● **EXERCISE**
Pull out each line below that contains the string "Pista", and copy every such line in full.

Collected data entries

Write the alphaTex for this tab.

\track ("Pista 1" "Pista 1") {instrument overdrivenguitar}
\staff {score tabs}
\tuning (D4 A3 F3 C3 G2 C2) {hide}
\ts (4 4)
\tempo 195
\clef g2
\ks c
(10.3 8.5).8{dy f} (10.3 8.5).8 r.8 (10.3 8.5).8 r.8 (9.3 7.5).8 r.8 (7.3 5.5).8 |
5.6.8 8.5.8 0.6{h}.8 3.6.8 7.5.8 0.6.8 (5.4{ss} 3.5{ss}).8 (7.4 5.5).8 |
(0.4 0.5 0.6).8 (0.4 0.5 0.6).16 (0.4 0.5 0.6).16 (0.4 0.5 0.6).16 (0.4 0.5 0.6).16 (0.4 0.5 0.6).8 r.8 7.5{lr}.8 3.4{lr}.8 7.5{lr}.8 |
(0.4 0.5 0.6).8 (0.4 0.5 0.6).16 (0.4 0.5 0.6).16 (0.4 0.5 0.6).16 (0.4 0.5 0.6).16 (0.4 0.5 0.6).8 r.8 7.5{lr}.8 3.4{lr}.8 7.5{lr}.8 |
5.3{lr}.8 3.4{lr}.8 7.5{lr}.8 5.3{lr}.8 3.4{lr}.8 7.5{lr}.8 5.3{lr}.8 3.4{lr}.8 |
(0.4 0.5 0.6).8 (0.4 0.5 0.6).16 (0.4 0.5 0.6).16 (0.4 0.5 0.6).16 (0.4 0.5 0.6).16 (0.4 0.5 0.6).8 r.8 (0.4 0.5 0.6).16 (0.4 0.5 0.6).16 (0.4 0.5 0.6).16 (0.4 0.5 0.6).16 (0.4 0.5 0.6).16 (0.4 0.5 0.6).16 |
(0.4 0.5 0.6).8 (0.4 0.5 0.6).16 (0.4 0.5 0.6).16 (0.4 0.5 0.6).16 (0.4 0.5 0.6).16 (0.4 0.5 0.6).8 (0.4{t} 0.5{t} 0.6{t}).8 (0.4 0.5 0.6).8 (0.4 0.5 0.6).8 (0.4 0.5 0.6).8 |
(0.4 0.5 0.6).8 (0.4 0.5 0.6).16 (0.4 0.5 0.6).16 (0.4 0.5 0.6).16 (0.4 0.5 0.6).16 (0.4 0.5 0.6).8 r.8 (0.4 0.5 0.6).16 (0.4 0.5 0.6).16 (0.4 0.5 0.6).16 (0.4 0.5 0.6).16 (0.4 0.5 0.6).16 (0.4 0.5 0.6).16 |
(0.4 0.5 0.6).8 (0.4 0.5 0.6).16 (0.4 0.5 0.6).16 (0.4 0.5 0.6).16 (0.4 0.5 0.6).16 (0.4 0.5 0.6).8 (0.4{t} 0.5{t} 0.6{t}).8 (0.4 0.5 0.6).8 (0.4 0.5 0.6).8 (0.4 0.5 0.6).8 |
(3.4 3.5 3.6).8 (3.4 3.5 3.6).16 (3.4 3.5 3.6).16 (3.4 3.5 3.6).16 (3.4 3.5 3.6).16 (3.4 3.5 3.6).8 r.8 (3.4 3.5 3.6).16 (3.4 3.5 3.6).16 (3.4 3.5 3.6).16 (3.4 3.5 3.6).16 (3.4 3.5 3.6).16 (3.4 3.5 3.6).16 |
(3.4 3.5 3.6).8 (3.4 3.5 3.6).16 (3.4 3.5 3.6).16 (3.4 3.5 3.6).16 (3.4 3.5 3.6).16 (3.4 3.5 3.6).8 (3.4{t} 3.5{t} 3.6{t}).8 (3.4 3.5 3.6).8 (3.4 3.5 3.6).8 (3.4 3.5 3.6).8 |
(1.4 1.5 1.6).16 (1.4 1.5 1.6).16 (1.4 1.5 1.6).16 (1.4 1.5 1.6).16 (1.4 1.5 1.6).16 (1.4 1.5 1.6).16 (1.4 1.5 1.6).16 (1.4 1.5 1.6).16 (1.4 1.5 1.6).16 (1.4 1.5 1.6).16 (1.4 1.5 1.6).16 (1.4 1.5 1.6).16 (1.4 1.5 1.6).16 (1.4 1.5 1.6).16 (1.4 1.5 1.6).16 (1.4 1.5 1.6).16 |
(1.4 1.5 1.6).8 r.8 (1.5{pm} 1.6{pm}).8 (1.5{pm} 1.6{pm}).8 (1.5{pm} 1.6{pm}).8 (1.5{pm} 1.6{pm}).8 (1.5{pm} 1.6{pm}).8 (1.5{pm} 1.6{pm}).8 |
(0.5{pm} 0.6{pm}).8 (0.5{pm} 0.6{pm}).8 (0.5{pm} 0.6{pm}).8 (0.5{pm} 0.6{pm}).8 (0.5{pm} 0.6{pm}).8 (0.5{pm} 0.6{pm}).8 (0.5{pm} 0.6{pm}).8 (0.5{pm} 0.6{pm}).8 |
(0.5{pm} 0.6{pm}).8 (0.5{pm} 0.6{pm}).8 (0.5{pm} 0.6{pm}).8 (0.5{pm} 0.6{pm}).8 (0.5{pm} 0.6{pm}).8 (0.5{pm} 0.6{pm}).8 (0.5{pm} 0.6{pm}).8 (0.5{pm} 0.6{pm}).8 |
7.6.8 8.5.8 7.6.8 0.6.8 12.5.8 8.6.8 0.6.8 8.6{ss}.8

● **EXERCISE RESPONSE**
\track ("Pista 1" "Pista 1") {instrument overdrivenguitar}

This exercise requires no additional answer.